• [Tâches à réaliser]
1) Dites si chacune de ces affirmations concorde avec le texte sur les éléphants de la Mougalaba, en répondant par oui ou non et en citant les mots décisifs du texte : (a) la réunion s'est tenue dans le département de la Mougalaba ; (b) la majorité a retenu l'idée des pièges avec fosses ; (c) l'éléphant est une espèce intégralement protégée.
2) Poursuivez le texte sur les éléphants de la Mougalaba à partir de sa dernière phrase.

• [Extrait du texte]
- - - - - - -
C’est l’ingénieuse trouvaille évoquée par les populations au cours d’une réunion, qui s’est tenue dans le département de la Mougalaba (Guietsou). Afin d’effrayer les éléphants, les populations ont choisi ce subterfuge par la mise en place des barrages sonores à l’aide des boites de conserves vides, et autres objets pouvant émettre du son, mais attachés sur de longs fils, qui oscilleraient à la faveur des vents et cela ferait fuir les éléphants.
Par Obame D’EBOMANE
Parce que trop souvent victimes des éléphants dévastateurs de plantations, les populations des villages Mandji-Dakar, Bilingui, Wéliga, Masaya, Nyanga, Imanga et Ilendo-centre se sont retrouvées autour de leurs auxiliaires de commandement pour trouver un tant soi peu des solutions dissuasives contre le phénomène des éléphants.
En analysant la situation et afin de trouver des solutions idoines pour y remédier, au cours de leurs discussions, certains parmi la population vont suggérer l’idée de placer des pièges avec fosses. Mais la majorité choisira et retiendra l’option des barrières sonores faites avec boites des conserves rattachées aux fils entourant la plantation. Ceci dans l’optique d’éviter au maximum de tuer cette espèce intégralement protégée, même en situation de défense.
- - - - - - -
• [Données sources]
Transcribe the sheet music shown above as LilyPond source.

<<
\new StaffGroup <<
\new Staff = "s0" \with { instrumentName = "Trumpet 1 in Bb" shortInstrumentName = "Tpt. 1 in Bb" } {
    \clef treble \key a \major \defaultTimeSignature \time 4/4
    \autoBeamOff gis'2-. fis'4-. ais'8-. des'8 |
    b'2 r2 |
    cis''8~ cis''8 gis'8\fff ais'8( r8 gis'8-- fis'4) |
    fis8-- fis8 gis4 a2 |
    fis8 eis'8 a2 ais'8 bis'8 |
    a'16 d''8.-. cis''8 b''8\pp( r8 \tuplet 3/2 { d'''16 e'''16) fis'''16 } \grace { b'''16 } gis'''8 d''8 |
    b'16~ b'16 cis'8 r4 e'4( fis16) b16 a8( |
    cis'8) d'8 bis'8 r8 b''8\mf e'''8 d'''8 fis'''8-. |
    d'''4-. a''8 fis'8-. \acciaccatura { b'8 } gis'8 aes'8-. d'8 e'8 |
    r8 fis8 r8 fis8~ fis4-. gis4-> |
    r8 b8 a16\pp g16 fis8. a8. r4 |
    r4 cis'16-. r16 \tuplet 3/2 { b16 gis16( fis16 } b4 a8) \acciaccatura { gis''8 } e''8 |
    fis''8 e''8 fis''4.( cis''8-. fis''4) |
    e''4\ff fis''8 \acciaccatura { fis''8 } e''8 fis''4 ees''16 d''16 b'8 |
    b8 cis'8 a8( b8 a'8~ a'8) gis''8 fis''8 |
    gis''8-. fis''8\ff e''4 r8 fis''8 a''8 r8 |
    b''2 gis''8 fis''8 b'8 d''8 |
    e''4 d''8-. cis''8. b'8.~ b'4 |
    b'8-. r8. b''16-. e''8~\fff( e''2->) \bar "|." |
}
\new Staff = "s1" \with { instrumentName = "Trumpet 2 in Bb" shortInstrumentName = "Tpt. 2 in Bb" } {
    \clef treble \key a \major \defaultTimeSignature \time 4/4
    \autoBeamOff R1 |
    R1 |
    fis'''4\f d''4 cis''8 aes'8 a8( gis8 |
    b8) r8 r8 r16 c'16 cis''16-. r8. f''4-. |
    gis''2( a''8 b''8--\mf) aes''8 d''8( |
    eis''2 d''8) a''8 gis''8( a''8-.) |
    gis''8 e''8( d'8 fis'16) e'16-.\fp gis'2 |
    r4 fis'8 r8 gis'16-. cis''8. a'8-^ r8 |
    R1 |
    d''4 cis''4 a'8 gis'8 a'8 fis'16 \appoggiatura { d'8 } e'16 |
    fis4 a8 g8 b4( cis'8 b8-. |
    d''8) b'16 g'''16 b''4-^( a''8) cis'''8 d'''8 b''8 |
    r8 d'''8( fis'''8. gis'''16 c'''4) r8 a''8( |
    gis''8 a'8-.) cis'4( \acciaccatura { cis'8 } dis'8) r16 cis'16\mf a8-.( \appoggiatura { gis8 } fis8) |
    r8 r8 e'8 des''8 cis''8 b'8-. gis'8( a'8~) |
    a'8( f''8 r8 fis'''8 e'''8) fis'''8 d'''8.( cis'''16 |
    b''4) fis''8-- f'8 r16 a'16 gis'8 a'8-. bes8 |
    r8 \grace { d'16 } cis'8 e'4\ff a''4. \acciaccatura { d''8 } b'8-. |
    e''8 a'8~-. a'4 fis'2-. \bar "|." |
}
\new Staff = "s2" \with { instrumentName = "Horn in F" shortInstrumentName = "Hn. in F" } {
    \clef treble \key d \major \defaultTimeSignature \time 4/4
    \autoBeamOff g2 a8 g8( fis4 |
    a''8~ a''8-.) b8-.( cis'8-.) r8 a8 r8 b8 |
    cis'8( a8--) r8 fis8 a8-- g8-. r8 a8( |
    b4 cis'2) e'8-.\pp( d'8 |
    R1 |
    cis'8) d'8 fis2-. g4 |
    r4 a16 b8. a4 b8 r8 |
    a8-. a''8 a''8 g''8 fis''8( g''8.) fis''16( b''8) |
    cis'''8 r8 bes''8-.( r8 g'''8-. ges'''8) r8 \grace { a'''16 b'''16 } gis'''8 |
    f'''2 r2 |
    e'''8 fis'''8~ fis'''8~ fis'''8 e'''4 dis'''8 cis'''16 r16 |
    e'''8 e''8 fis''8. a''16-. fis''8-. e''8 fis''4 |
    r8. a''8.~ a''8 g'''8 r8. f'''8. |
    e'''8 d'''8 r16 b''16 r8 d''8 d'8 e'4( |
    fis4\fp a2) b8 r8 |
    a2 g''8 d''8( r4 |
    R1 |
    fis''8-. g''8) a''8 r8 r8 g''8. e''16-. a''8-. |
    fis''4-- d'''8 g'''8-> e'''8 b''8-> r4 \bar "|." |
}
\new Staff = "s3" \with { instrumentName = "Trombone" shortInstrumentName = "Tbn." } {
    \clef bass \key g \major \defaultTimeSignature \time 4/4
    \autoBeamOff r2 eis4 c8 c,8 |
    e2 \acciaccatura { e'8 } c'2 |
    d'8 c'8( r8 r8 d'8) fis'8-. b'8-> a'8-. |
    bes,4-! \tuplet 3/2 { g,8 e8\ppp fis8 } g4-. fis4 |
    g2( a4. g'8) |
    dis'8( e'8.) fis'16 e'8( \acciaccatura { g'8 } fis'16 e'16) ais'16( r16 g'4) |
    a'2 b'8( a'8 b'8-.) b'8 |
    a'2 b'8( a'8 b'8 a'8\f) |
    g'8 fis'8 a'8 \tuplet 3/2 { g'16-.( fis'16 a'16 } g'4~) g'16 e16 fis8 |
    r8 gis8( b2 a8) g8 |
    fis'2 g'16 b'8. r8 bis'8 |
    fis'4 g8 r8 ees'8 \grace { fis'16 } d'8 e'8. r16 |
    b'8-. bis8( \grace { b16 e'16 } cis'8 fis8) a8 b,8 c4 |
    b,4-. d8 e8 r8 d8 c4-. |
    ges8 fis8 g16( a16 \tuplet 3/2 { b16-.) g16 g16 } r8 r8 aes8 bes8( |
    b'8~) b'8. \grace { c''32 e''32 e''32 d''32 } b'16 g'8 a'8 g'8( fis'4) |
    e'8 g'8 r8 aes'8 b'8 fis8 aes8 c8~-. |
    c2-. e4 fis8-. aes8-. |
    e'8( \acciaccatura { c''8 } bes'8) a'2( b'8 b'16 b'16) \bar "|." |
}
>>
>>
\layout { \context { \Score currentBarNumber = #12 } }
- - - - - - -
• [Réponses par tâche]
1)
(a) Oui : « une réunion, qui s’est tenue dans le département de la Mougalaba (Guietsou) ».
(b) Non : « Mais la majorité choisira et retiendra l’option des barrières sonores faites avec boites des conserves rattachées aux fils entourant la plantation. »
(c) Oui : « cette espèce intégralement protégée ».

2)
En effet, ce système consiste à faire résonner les clochettes dès la moindre bousculade par le truchement du vent ou d’une bête qui chercherait à s’introduire dans la plantation. Les clochettes étant sensibles au toucher.
En ce moment même l’Etat est en train de tester un système de barrage électrique autour des plantations dans la province de l’Ogooué-Ivindo (nord-est). Avant toute autre option telle que la battue dans les zones décimées et confirmées par les agents des Eaux et Forêts. Cela a d’ailleurs valu une récente mission d’inspection inter provinciale d’une délégation conduite par le président du Conseil économique social et environnemental (CESE), René Ndemezo’o Obiang Essono, pour se rendre compte des dégâts causés par les éléphants et les primates.